I had been looking forward to the Heber Valley Circuit race all summer.
It was a chance to race on familiar roads, a chance for my family to come watch me race for the first time, and a chance to prove to myself I could keep up with the fast guys.
To be fair, it was a tough race.
The course was an 8 mile loop with a long flat fast section down 1200 S. and a rolling climbing section gaining 450 vertical feet on the Lake Creek road.
The Cat 3/4 racers would do this circuit 8 times.
With over 60 miles, 3,500 ft. of climbing and the repetitiveness of a circuit I had signed up knowing it would take a tremendous effort to even finish, let alone be competitive amongst stronger and more experienced cyclists.
I had figured two days would be enough time to recover from our 90 mile "Tour de Reservoir" adventure, but even as I was warming up the morning of the race, I could tell my legs weren't 100% that day.
I knew I was in for a rough race, but I was still confident I could hang in there.
It didn't start out too bad.
No, at first it was fun.
We were cruising! In a pack of 35 racers, we were topping speeds over 40mph on the long gradual downhill section, and cruising over the climbing sections a much higher pace than I'd ever done those same roads before.
"I've probably biked too much this week," I thought to myself as I struggled to keep up with a nasty acceleration during the 3rd time past Lindsay Hill.

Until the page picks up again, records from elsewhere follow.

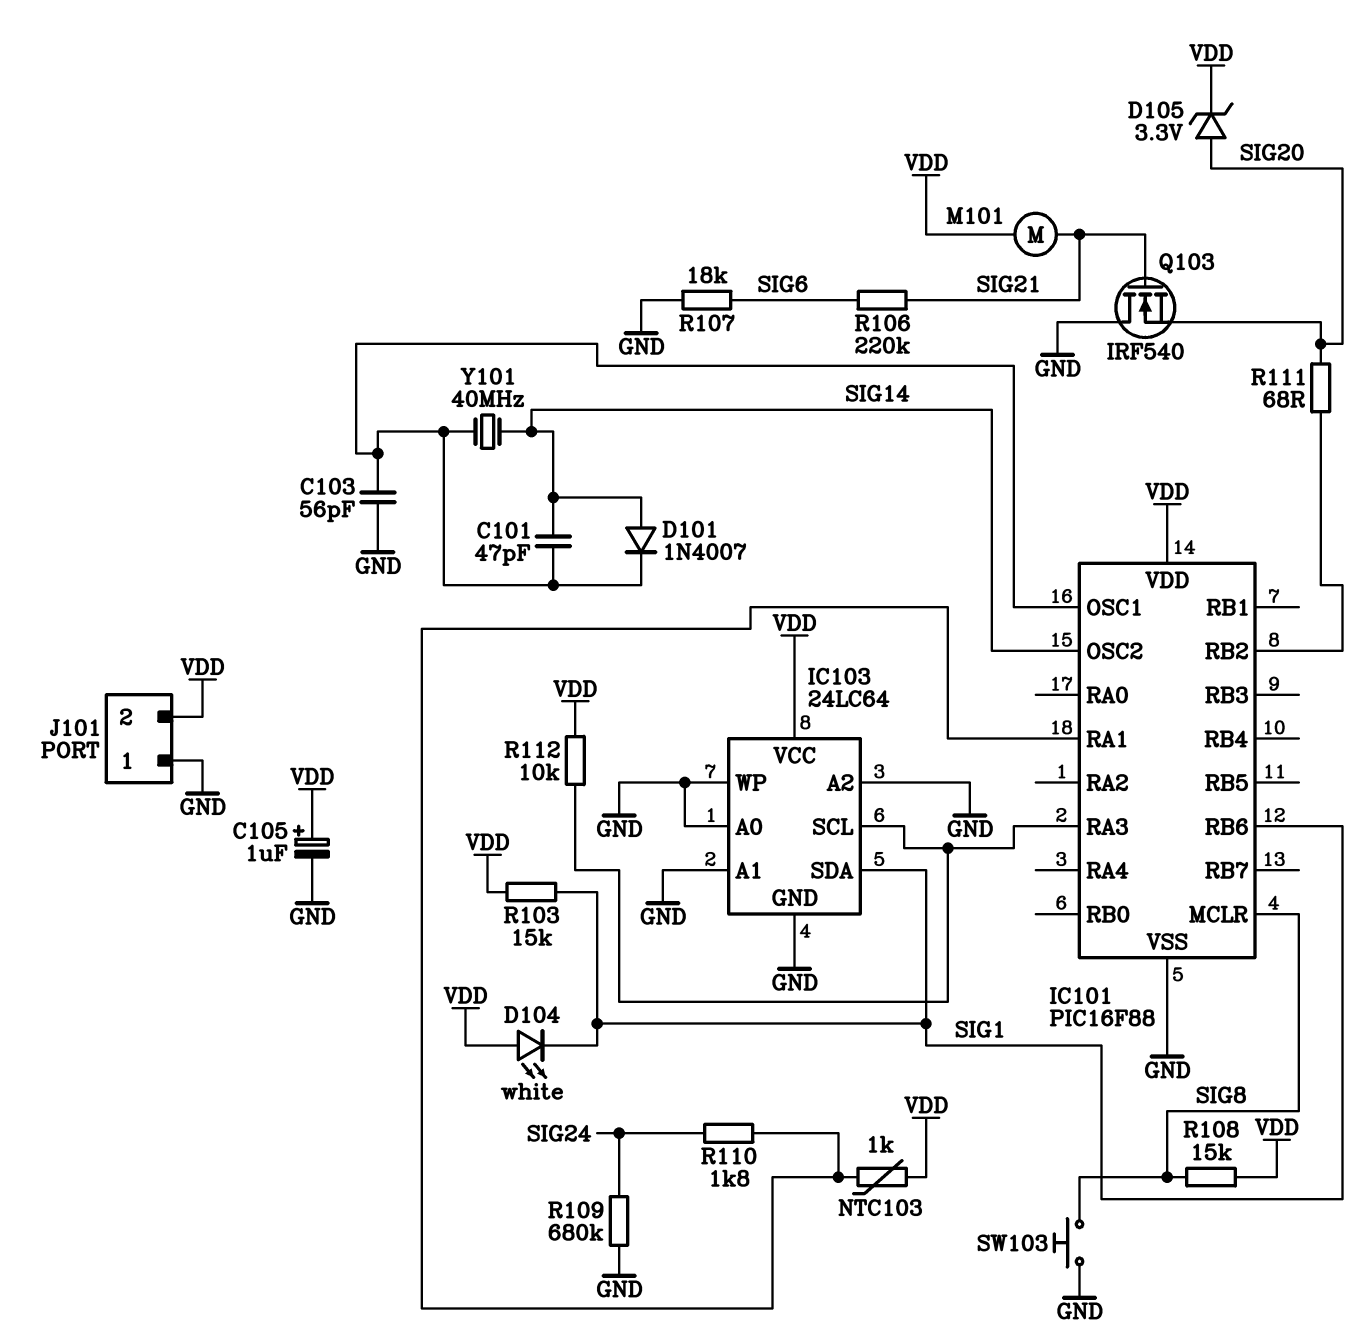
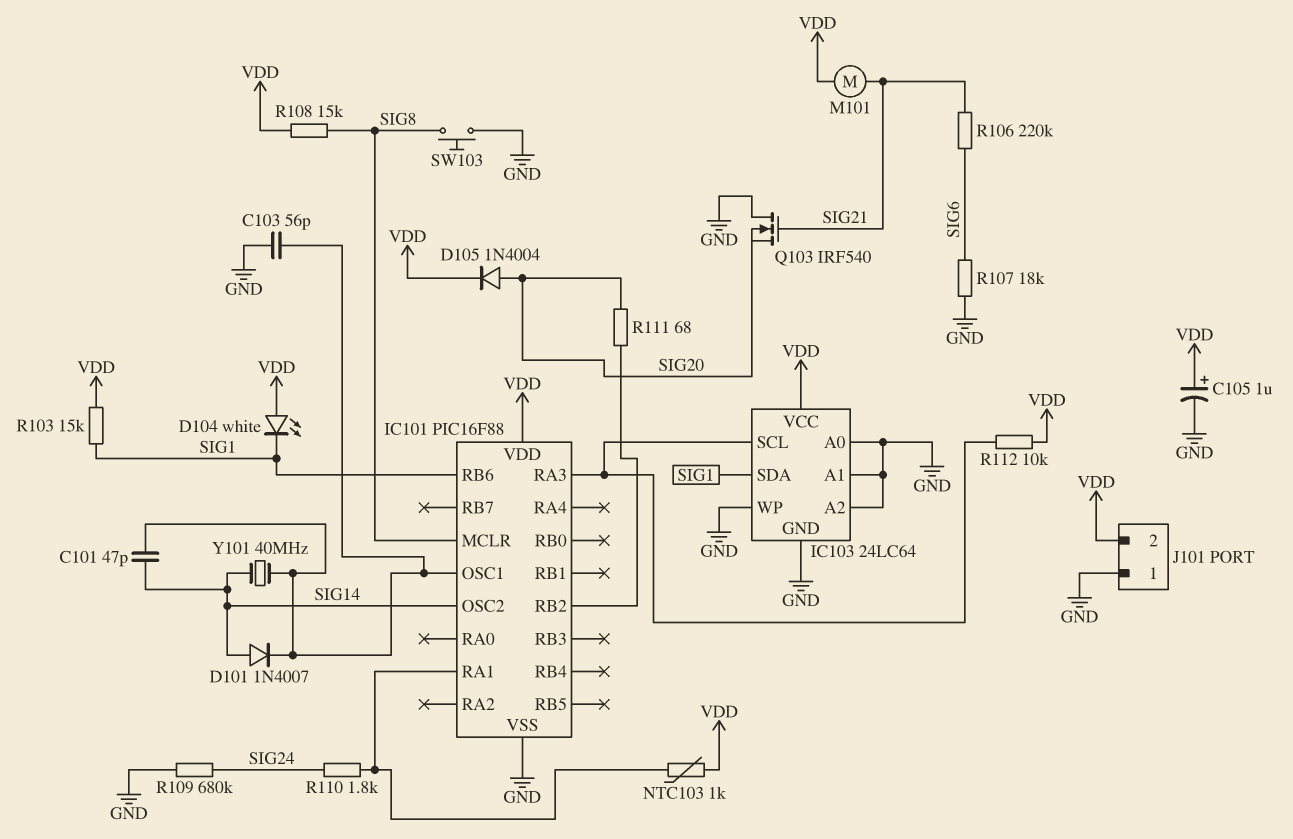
D105: zener 3.3V (A SIG20, K VDD) -> diode 1N4004 (A SIG20, K VDD)

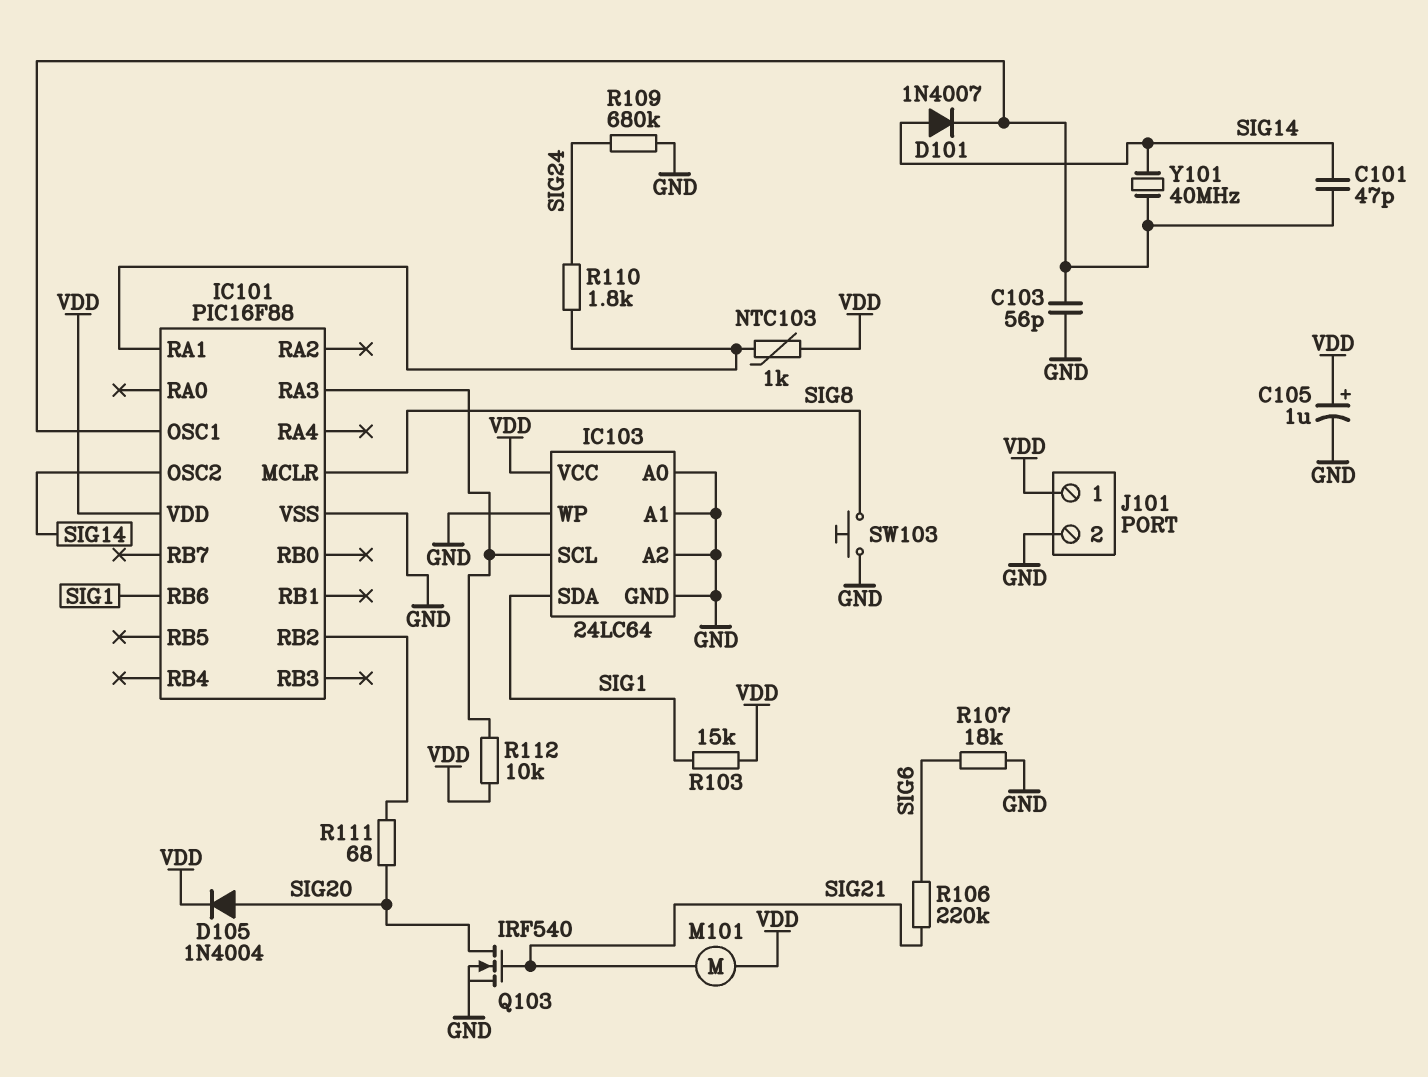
D104: LED white (A VDD, K SIG1) -> none
J101 pin 1: GND -> VDD
J101 pin 2: VDD -> GND
Q103: NMOS IRF540 (G SIG21, D GND, S SIG20) -> NMOS IRF540 (G SIG21, D SIG20, S GND)
R108: 15k (SIG8, VDD) -> none

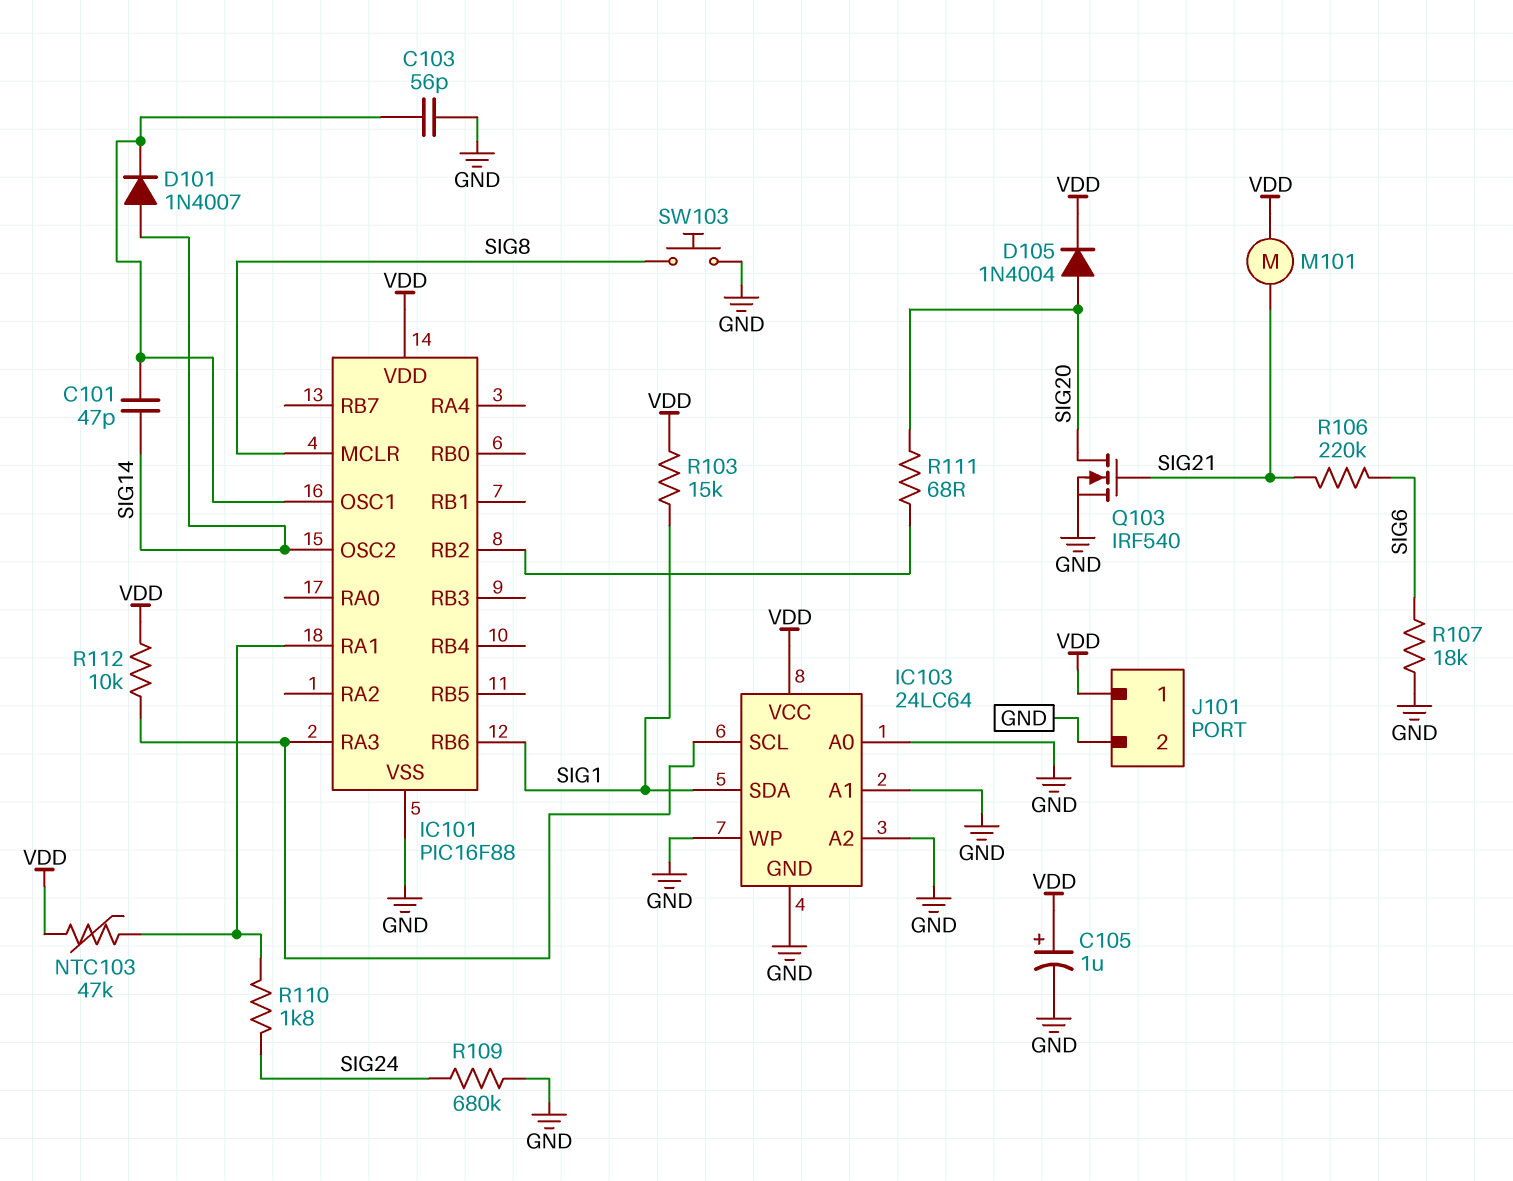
NTC103: 1k (IC101/RA1, VDD) -> 47k (IC101/RA1, VDD)
Y101: 40MHz (IC101/OSC1, SIG14) -> none

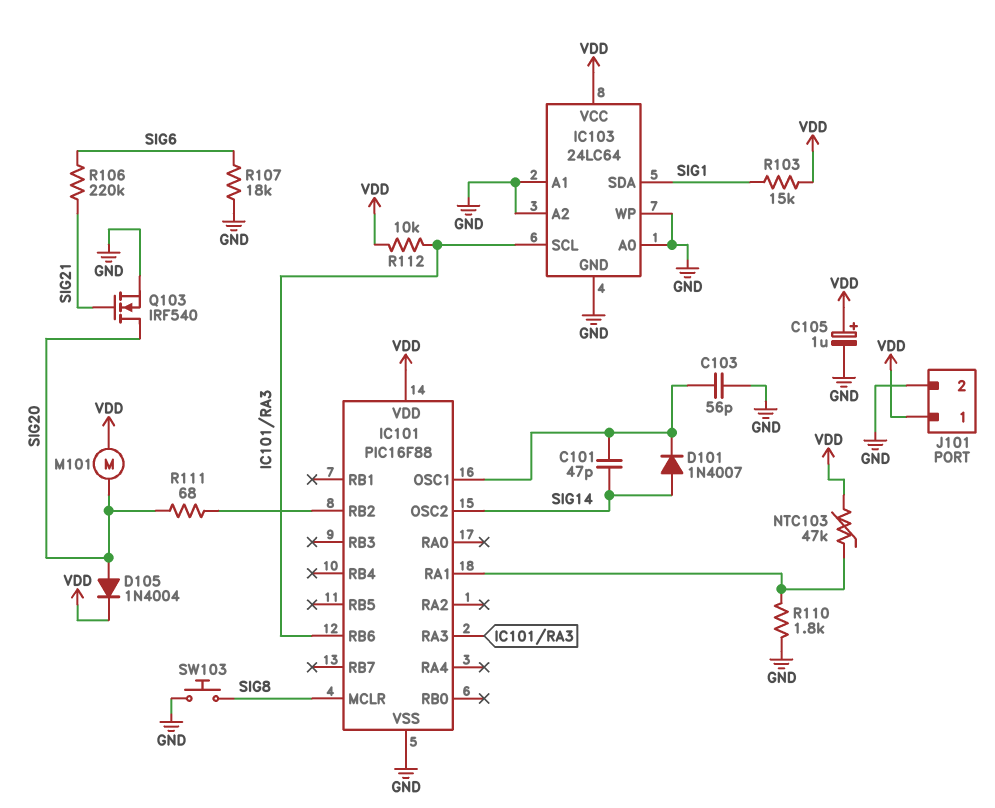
IC101 pin RB6: SIG1 -> IC101/RA3
M101: motor (SIG21, VDD) -> motor (SIG20, VDD)
R109: 680k (GND, SIG24) -> none
R110: 1.8k (IC101/RA1, SIG24) -> 1.8k (GND, IC101/RA1)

It was the beginning of the end.
The 4th lap wasn't so bad and gave me a chance to recover.
The 5th lap was a mess.
Race officials attempted to neutralize the 3/4 race to allow the faster pro racers to leapfrog us. The major issue was that we were on the fast downhill section, and stringing out the 30+ member peloton to single file at 30mph was tough job.
What resulted was a energy draining bungee cord of a peloton that what from 30+mph to under 20mph multiple times with total confusion on whether we were allowed back to racing or were still neutralized.
Several times racers banged into one another with brakes squealing and tire skidding.
Poorly positioned at the back, where the elastic band effect is the worst, I fell victim to the sketchy braking, skidding and then accelerating several times.
It was very stressful and tiring, but I stayed rubber side down and made it through unharmed.
The second group of pros past and it was back to racing for the 5th time up the climb, and my body started to break down.
Hovering at the back of the peloton, I was suffering like mad and still slipping back from the group.
With help from Tom from the SaltCycle-Intelitechs team, I made it back on the heels of the peloton just in time for the last section of 2.5% grade to the turn.
Digging deeper and deeper, I began to fall off the back again.
My vision was blurry, my heart rate was racing and I felt my legs fill with lactic acid. My legs began to feel heavier and heavier and good pedaling form went out the window.
I was giving everything I had to keep the group within reach, but with 100 meters to the end I was finished.
I tried to chase back after the turn, but it was a hopeless endeavor.
For the climbing section of lap 6, I was a pathetic mess and could barely muster 8mph up Lindsay hill.
By the time I made it to the finish line for the start of lap 7 I was far behind and doing two more laps seemed stupid, so I dropped out.
It was horrendously disappointing to have only survived a mere 40 miles of a 60 mile race. These guys were much stronger than me and I had no business trying to race with them that day.
It sucked to get lit up like that.
|A defeated smile after dropping out. And that's my little brother Joseph with the excellent photo-bomb.|
"Could I have dug deeper? Why did I do so much the week before? Why did I think I could compete with these guys? Why am I not faster? Why do I even bother?" and most importantly, "How can I get better?"
Obviously not finishing that race has really bothered me, and I want to train better and smarter so it doesn't happen again.
This week will be an easy week, as after 3 heavy weeks it seems to be the best thing in order to be ready for the Ultimate Challenge in two weeks.
Although I'll be taking some time off the bike, I won't be taking time off from training.
It's my goal this week to reexamine my training and nutrition in its entirety, and design a new and more focused plan for the next 6 weeks heading into LOTOJA. After that, I'll set my sights on what needs to be accomplished before spring races in 2014, as its become apparent that I need to work much harder if I want to belong at those races.
Failure sucks, but it may be the motivation I need right now.